Scanning parameters of the noncontrast CT and noncontrast DECT

Clinical-Radiologic Data Collection

We collected the following patient data from our medical database: sex, age, ASPECTS, NIHSS score at admission, site of occlusion, thrombectomy devices, history of hypertension, history of diabetes mellitus, history of atrial fibrillation, number of attempts at aspiration or stent retriever placement, procedural duration, onset time to puncture, thrombolytic therapy, and other treatments during hospitalization. The mRS scores were used to quantify the clinical outcomes 90 days after onset.

Image Analysis

Two neuroradiologists (X.G. and C.M., with >5 years of neuroradiology experience) jointly evaluated the head NCCT and CTA images and recorded ASPECTS and regional leptomeningeal collateral scores at admission.14 Two interventional neuroradiologists (M.P. and H.C., with ≥16 years of interventional neuroradiology experience) performed the thrombectomy procedure and recorded the modified TICI score in each case.

X.G. and C.M. evaluated the DECT images using a commercially available software application (syngo.via, DECT brain hemorrhage application, Version VA30A; Siemens). Simulated 120-kV images (nonlinear blending images), virtual noncontrast images, and iodine overlay maps were generated using a 3-material decomposition algorithm.

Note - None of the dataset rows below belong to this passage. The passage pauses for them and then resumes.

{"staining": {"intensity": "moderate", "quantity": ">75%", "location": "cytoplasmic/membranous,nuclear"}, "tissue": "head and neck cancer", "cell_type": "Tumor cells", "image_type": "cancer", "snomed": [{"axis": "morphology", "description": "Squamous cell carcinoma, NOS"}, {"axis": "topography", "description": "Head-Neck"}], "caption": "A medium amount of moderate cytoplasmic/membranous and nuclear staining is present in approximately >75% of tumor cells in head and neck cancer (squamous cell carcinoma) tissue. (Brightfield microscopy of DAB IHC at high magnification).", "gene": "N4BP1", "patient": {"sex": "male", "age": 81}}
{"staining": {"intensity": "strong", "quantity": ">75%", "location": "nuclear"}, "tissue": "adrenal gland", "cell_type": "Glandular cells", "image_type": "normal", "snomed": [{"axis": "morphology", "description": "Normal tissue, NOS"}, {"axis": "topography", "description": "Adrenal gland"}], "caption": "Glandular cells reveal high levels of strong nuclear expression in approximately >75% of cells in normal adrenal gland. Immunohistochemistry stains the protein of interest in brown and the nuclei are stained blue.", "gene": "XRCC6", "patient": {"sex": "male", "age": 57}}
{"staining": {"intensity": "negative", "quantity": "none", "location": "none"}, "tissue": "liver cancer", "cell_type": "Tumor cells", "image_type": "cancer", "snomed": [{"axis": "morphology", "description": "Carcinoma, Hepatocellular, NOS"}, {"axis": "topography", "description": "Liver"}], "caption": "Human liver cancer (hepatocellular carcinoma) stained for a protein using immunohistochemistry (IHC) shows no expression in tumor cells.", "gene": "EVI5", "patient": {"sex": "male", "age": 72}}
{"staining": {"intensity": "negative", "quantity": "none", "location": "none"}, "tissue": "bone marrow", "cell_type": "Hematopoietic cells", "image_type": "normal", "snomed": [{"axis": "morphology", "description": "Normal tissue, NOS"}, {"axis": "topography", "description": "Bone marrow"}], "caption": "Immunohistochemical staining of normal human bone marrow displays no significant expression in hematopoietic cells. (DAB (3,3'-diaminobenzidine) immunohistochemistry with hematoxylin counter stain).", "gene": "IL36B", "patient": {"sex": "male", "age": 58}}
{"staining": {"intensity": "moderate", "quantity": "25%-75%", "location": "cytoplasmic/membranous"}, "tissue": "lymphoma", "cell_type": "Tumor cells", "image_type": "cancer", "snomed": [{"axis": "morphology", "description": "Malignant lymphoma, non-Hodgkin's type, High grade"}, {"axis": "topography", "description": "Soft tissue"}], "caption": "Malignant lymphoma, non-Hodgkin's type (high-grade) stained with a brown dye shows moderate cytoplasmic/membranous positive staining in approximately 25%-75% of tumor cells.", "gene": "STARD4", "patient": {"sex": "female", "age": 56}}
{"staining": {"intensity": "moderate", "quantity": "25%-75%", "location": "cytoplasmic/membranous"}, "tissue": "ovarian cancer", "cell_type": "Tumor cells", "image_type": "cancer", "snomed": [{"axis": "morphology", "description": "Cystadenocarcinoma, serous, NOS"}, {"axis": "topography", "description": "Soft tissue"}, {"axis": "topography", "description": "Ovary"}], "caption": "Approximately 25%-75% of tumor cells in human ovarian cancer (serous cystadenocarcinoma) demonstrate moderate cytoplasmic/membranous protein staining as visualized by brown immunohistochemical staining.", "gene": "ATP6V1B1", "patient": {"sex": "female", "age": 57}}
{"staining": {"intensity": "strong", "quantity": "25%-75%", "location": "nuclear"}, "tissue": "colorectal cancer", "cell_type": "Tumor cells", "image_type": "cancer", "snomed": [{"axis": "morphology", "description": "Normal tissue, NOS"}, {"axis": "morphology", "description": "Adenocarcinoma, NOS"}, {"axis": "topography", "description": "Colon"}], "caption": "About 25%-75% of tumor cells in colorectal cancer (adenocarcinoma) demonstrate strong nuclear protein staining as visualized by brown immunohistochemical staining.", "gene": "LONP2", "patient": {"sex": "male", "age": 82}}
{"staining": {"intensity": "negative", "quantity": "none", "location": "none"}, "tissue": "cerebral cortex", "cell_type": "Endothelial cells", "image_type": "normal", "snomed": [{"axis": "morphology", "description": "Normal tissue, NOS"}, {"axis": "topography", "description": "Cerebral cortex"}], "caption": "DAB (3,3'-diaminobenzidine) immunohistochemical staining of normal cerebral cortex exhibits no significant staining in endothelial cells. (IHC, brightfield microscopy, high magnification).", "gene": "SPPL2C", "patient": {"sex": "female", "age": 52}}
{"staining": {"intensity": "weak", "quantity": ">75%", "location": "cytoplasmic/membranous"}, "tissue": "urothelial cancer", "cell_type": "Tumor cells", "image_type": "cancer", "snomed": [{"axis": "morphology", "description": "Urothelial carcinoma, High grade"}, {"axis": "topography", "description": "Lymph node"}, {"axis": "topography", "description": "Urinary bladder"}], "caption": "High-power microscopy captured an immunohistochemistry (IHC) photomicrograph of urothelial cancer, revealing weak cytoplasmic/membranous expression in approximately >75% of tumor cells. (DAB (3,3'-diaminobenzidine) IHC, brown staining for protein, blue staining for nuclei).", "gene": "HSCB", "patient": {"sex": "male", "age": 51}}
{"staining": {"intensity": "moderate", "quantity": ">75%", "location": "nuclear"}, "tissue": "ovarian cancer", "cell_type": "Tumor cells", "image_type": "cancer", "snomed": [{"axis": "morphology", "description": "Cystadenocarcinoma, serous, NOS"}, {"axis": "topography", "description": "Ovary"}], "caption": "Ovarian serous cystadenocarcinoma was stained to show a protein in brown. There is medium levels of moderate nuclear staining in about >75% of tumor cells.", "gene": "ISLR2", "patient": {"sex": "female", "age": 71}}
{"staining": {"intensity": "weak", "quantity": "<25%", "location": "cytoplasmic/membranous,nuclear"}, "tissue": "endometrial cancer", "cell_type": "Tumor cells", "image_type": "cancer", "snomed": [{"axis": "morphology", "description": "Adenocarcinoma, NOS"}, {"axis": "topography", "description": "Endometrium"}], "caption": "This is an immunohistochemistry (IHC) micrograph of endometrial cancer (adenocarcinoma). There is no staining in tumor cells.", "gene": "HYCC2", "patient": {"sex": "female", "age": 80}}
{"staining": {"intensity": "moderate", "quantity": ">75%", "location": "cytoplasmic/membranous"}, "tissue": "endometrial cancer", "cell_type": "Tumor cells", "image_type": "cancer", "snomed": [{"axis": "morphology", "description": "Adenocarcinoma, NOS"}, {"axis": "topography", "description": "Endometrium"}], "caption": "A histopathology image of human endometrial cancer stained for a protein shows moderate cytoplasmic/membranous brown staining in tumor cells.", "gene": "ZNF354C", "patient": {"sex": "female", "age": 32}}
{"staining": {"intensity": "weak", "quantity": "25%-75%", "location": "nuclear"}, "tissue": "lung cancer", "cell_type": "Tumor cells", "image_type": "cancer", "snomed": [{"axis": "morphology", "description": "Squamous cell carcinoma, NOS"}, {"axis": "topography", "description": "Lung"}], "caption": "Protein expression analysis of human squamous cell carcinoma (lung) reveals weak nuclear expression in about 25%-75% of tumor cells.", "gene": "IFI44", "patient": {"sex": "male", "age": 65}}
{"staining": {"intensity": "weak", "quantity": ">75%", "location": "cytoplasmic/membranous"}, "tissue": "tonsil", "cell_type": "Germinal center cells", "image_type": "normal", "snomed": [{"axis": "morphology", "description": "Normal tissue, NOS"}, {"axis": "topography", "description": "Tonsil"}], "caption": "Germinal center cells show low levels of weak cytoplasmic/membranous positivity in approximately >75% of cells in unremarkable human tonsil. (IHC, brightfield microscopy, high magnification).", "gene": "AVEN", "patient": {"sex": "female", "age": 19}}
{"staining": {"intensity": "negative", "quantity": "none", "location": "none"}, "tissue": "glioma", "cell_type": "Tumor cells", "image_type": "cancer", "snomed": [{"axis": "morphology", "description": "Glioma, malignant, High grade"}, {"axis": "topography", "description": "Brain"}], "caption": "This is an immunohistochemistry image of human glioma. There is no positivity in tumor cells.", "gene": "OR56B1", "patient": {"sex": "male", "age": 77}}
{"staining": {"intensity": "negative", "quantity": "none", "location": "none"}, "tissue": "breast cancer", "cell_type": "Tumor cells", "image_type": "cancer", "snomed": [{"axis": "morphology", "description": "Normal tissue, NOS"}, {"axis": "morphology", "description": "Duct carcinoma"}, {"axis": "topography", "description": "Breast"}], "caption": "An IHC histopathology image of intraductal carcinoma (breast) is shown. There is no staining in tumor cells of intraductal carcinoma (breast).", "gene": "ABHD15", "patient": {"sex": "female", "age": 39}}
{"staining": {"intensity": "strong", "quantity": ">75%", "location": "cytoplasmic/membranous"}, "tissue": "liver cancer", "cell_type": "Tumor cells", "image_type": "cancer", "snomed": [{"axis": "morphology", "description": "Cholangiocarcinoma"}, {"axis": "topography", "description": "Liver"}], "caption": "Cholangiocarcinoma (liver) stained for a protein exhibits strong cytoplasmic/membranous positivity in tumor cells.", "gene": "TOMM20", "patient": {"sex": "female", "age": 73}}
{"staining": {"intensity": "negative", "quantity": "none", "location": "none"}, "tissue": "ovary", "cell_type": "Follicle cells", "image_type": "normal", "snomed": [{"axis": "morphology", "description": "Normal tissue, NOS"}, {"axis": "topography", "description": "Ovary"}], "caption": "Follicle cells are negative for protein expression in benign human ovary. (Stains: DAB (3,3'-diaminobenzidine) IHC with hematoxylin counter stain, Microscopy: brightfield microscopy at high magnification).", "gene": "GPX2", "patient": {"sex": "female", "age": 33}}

Three mutually perpendicular ROIs (0.1–0.3 cm2) were subjectively placed at the site of maximum apparent contrast staining in the axial, coronal, and sagittal images (Fig 2). The iodine concentration was obtained by averaging these 3 values. To normalize the contrast concentration, we placed an ROI on the SSS while the NICR mode was selected. The NICR was calculated as follows: NICR = Istaining/Isss ×100%, where Istaining and Isss represent the absolute iodine concentrations of the contrast staining and SSS, respectively.13 We used the average of the values recorded by the 2 neuroradiologists in the statistical analysis. Two reviewers analyzed the virtual noncontrast images and iodine overlay maps to distinguish hemorrhage from iodinated contrast extravasation and reached an agreement. High attenuation present on the iodine overlay map that was not present on the virtual noncontrast map was classified as contrast staining. High attenuation on the virtual noncontrast map was classified as hemorrhage. The 2 radiologists jointly analyzed the follow-up CT images, and a consensus was reached on the diagnosis of hemorrhagic transformation. The locations of the contrast staining and hemorrhage were recorded (parenchymal, subarachnoid, or intraventricular). The occurrence of fresh high-attenuation or high-attenuation incongruous with that of postoperative DECT was classified as hemorrhage on the basis of the neurologic status of the patients. According to the European Cooperative Acute Stroke Study classification, the development of hemorrhagic transformation was evaluated in follow-up NCCT images.15 We divided these patients into subgroups on the basis of DECT and follow-up examinations. The present study focused only on the 2 groups with iodine staining with and without ICH. We divided the 2 groups into subgroups (groups with ASPECTS of ≤8 and >8).

FIG 2.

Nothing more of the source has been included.